Según esta forma de pensar, la relación entre las ideas y la persona es muy distinta. El reaccionario, el que quiere frenar el avance del progreso, entiende perfectamente que sus intereses están amenazados por los planes progresistas. Y desde ahí, desde sus intereses, crea un escudo ideológico. Pero es sólo eso. Como sus intereses no van a cambiar, tampoco lo harán sus ideas. Yo, como progresista, puedo despreciar sus ideas porque no son lo importante. Y, puesto que el otro antepone sus intereses espurios a los del conjunto de la sociedad, tengo el derecho, casi la obligación moral, de mostrarle como poco mi desprecio.
Es más, el reaccionario, ya se llame conservador o liberal, me tiene que odiar a mí, que al fin y al cabo estoy dispuesto a amenazar sus intereses para alcanzar un bien mayor. Lo que yo siento en aras de la justicia al oír sus opiniones, lo tendrá que sentir él o ella al escucharme a mí. Desde ese punto de vista es fácil de entender la intolerancia de los progresistas hacia las opiniones discrepantes.

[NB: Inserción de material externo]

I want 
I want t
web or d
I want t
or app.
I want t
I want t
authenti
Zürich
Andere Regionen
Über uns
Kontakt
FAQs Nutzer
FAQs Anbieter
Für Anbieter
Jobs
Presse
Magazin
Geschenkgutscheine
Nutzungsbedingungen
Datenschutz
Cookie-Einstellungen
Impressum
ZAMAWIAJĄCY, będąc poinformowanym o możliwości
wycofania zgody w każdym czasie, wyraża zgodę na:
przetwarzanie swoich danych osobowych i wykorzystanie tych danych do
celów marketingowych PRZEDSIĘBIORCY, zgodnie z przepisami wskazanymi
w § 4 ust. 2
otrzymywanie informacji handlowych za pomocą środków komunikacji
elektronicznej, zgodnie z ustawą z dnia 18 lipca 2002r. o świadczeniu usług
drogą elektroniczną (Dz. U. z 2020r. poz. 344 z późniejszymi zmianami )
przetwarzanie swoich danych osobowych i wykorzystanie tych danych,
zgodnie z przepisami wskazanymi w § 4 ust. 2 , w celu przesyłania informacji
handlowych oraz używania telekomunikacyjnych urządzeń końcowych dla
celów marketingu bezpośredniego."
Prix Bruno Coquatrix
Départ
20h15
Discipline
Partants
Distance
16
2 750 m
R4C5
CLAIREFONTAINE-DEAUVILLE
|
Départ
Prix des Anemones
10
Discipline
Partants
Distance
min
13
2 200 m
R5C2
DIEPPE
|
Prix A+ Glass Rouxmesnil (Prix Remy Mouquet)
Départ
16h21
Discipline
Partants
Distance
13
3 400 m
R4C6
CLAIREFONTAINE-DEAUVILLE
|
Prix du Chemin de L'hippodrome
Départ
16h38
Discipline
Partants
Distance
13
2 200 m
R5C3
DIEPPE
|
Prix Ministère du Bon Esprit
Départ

Al final, mi amigo me reconoció que le parecían intolerables y censurables mis críticas a la izquierda, sentimiento que le reconocí plenamente, y me confesó que sentía odio hacia una formación política con la que, con evidente fracaso, quiso vincularme ideológicamente.
Reconozco que siempre he tenido poca paciencia con las palabras de Gregorio Marañón que definía el liberalismo como una conducta. Dice el médico: “Ser liberal es, precisamente, estas dos cosas: primero, estar dispuesto a entenderse con el que piensa de otro modo; y segundo, no admitir jamás que el fin justifica los medios, sino que, por el contrario, son los medios los que justifican el fin. El liberalismo es, pues, una conducta y, por lo tanto, es mucho más que una política. Y, como tal conducta, no requiere profesiones de fe sino ejercerla, de un modo natural, sin exhibirla ni ostentarla”.
Por supuesto que ser liberal es mucho más que tener esa actitud. Y por descontado que no es necesario serlo para adoptar esa actitud. O eso es lo que he pensado siempre. Pero quizás esté yo más equivocado que el intelectual madrileño.